In the end, these FFV credits have indirectly allowed more large, gas-guzzling vehicles to be sold. As a result, these credits have increased annual U.S. gasoline consumption by about 1 percent, or 1.2 billion gallons, according to a 2005 study by the Union of Concerned Scientists (UCS), a nonprofit organization that focuses on safety and the environment.

The third government initiative to promote ethanol is a mandate Congress passed as part of the Energy Independence and Security Act of 2007 requiring refiners to blend up to 36 billion gallons of ethanol into gasoline by 2022.

This mandate, however, is bumping up against physical and economic limits.

Increasing ethanol penetration much beyond current production will require either expanded sales and distribution of E85, or greater concentrations of ethanol in base gasoline. Automakers say this would essentially require all cars to be flex-fuel vehicles.

From an alternative-energy perspective, it doesn't matter in what proportions ethanol is blended. Whether mixed in E85 or E10, a given amount of ethanol still goes just as far in reducing demand for gasoline.

Ethanol advocates' latest gambit is to increase the percentage of ethanol blended into gas for regular cars from 10 percent to 15 percent. In March 2009, an industry trade group, Growth Energy, petitioned the EPA to allow E15 to be used in regular cars.

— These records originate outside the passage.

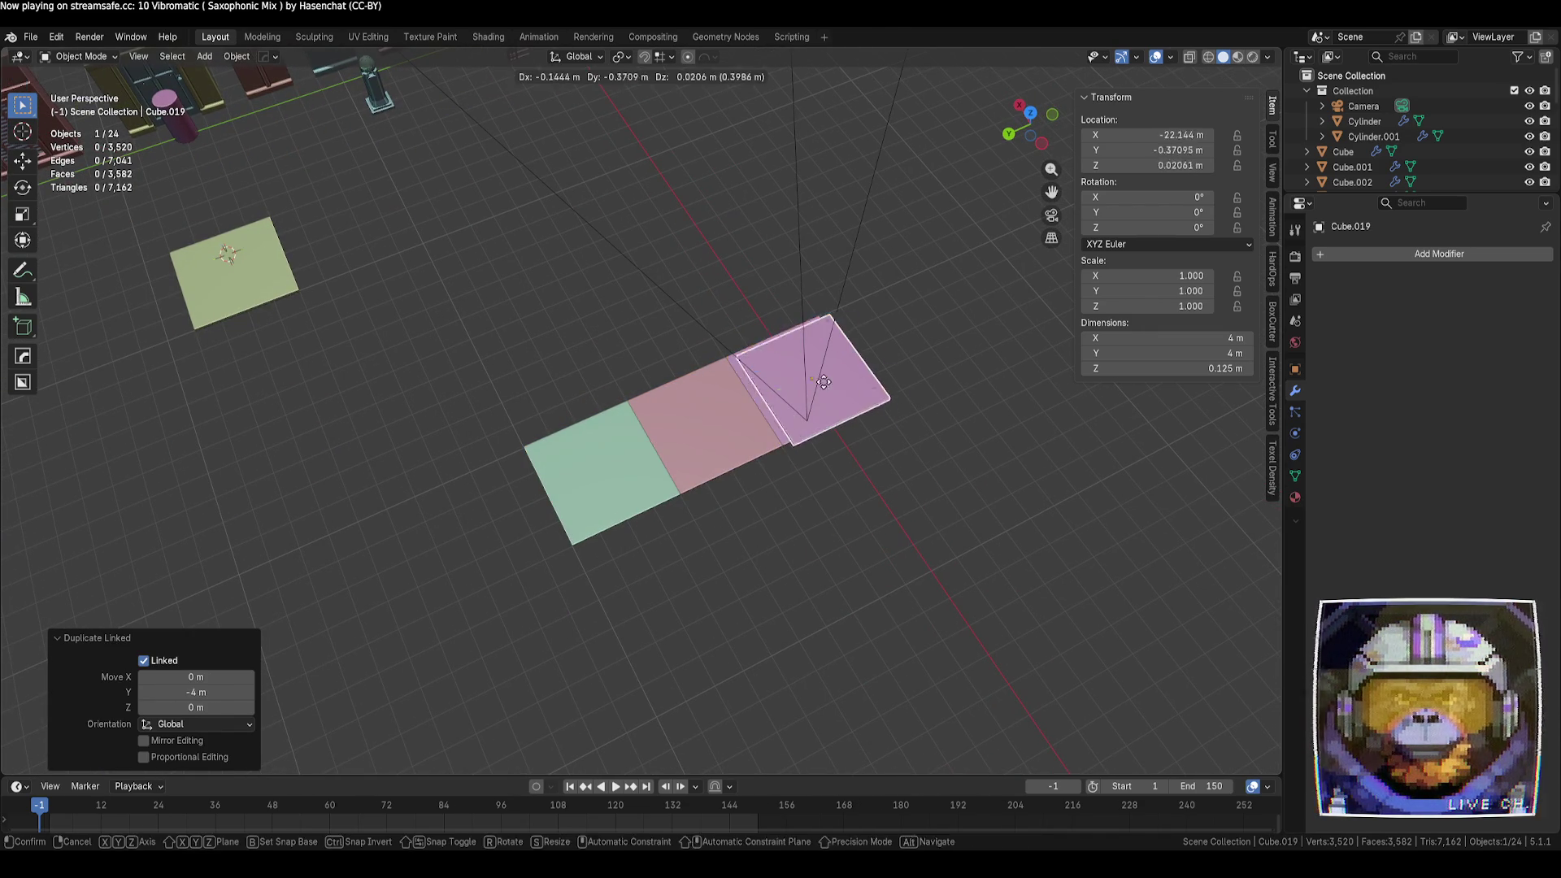
click(895, 346)
Select the four-tile row and duplicate it as a second row
click(644, 485)
shift+click(704, 431)
shift+click(813, 390)
shift+click(903, 358)
key(shift+d)
click(810, 508)
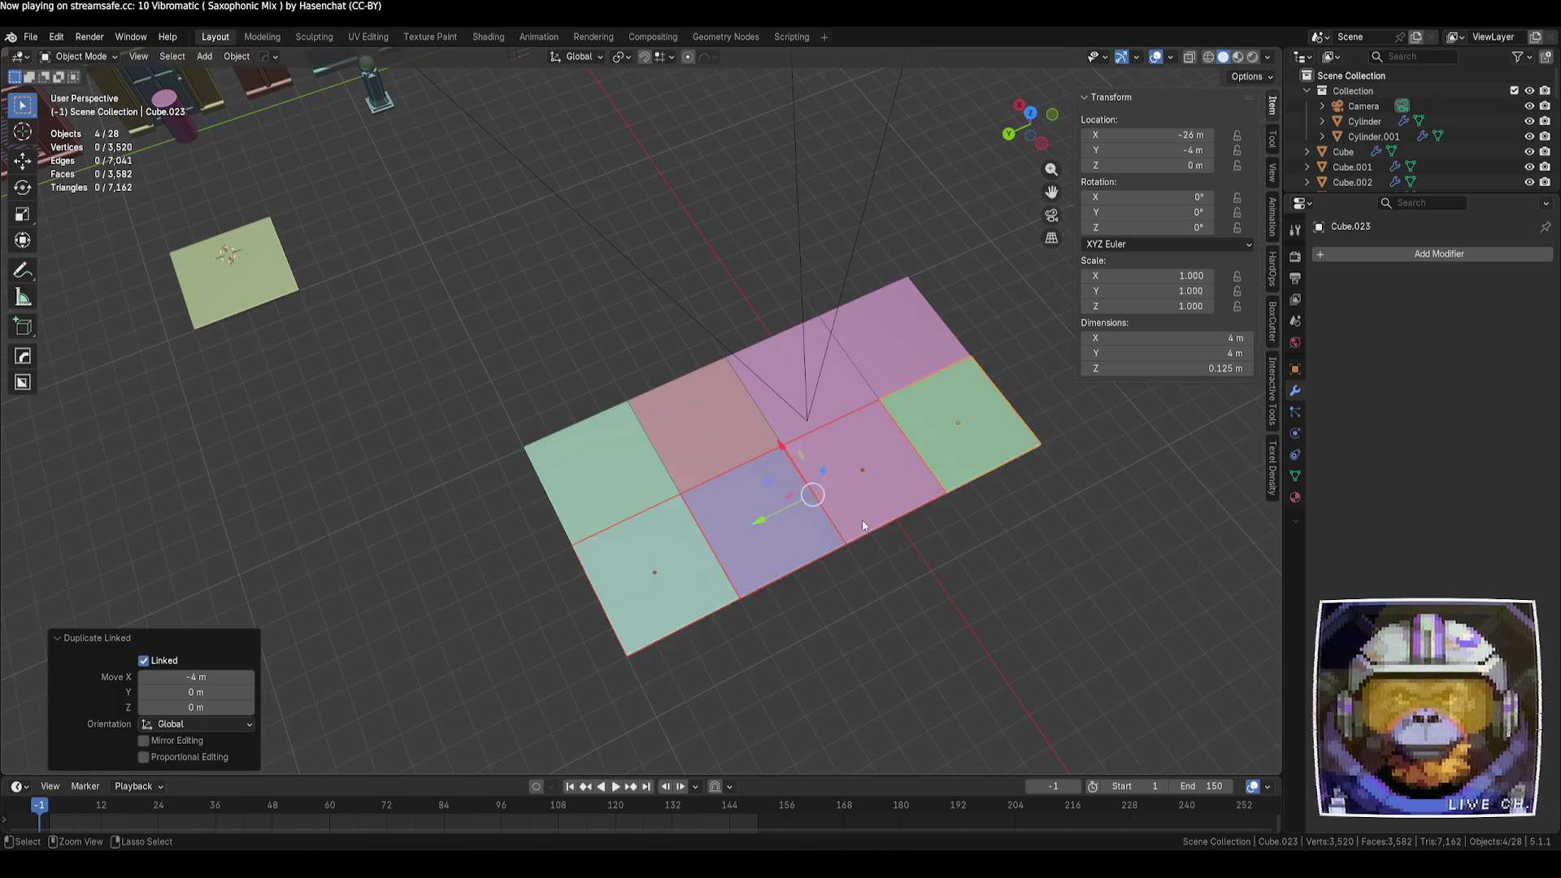
Select the blue window building and make a linked copy of it
middle_drag(810, 507, 940, 470)
click(524, 452)
middle_drag(664, 463, 778, 467)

And Underwriters Laboratories certified regular gas pumps to dispense ethanol blends up to 15 percent.

Furthermore, energy experts at Argonne National Laboratory say that corn production can't be expanded enough to produce more than about 15 billion gallons of ethanol. In 2009, 21 percent of the corn crop was used to produce ethanol, according to the National Corn Growers Association (NCGA). So to meet the 36-billion-gallon mandate will require new sources of ethanol. The government also says corn is not a good long-term fuel source because it diverts corn from the food supply.